The relationship between sports and media is interesting. It’s always been something beautiful. It’s created moments we’ll never forget, brought vital news to the forefront, but, most importantly, connected the players with the fans. You’ve had stars in the past that have played into this role wonderfully, been entirely open and smily to the media in all situations. Guys like Russell Wilson and Kevin Durant, who despite what’s going on, always give full interviews and constructive responses. With every Russell Wilson, you get a Marshawn Lynch: an athlete that just doesn’t necessarily want to be best friends with reporters. Some just don’t speak frequently in general while others are situational. Now the problem with this is that an athlete’s willingness to speak openly to the media becomes the main determination of whether they’re a sore loser/nice guy/mature. They even judge whether an individual is a “professional” by how nice they play with the media.
Cam Newton Justified for Super Bowl Press Conference
Cam Newton is under fire currently because of his post-Super Bowl press conference. He gave short answers to reporters and was visibly distraught throughout the noticeably short press conference. After about two minutes of questions Cam abruptly walked out, leaving many with a sour taste in their mouth. Seemingly everyone spoke on the topic, ranging from members of the media tweeting their disapproval, sports analysts discussing it the next day on their shows, or even celebrities commenting on the behavior.

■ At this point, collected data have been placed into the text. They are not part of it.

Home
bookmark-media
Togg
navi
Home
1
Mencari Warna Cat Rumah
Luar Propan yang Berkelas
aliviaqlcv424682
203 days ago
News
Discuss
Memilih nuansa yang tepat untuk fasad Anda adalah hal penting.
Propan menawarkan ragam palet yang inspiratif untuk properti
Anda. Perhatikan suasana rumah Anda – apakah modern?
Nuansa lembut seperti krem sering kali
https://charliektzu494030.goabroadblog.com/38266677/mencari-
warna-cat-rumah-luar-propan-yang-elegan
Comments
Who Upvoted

“You are the face of our brand right now. You can’t do that. I understand the emotions of losing. You can’t do that,” stated Deion Sanders on NFL network after the game [https://twitter.com/nflnetwork/status/696548044209258496]
The problem with this all was that it was all negative. Thousands of tweets labeling him a poor sport and childish came flooding to the surface. Cam’s level of professionalism came into question.
There’s a side to this that no one is attending to.
In the words of Cam Newton, “Show me a good loser, and I’ll show you a loser.”
He’s right. This has been nonsense. Has there been individuals that have handled that situation in a more media friendly approach? Definitely. But does media friendly always equate to professionalism, class, or maturity? Absolutely not. The man had just lost the biggest game of his career. Do you expect him to be cheery? An athlete works their entire life to make it to the professional level. At that point, their entire life is being dedicated to accomplish the highest honor of a championship. Losing that game carries unspeakable pain. All of your life’s work has been thrown away seemingly.
Now over time they’ll realize that their entire life hasn’t been wasted nor is it rendered useless, but thirty seconds after the clock strikes zero you can’t think that logically. Some take days, weeks even to come to their senses. LeBron spent a week in complete solitary confinement after the 2011 Finals loss. To throw a camera in the face of someone who just lost that game, that life dream, has to come with expectations. The emotions are running high and people are bitter. You’re not just supposed to lose and be perfectly content. Cam handled it. He’s supposed to be pissed. He’s supposed to be rigid. He’s supposed to not want to talk to anyone. This doesn’t make him any less professional.
Watch a Greg Popovich interview [https://www.youtube.com/watch?v=Q6yPeW8eHbU]. Watch a Belichick press conference after they’ve lost [https://www.youtube.com/watch?v=l7OykATWIHI]. Neither of them are prancing up to the microphone to sing of the wonderful game they just had. No. They’re pissed. They’re angry at the result and you can see it in their words and body language. After the Superbowl XLIV versus the Saints, Peyton Manning notably walked off the field without shaking hands or congratulating anyone. Does this make Peyton Manning, a man renowned for his valor and sportsmanship, any less credible? No, this just means that he was distraught after the loss. This just means that the game meant quite a bit to him and he wasn’t content with the outcome. When you’re at the highest level of competition, you are supposed to be the most competitive.
The relationship between sports and media has always been interesting. You want to think that it’s for the best that players act in a certain way, forging answers and smiles that fit the mold. But other aspects, such as the results or human emotions, skips our mind. The athletes are human too. They can’t be cookie cutters, nor can they appeal to the wants and needs of every media outlet. Sports legends like Popovich and Peyton Manning certainly don’t fit that mold. Regardless of how you think of Cam and his antics, he is justified for his actions.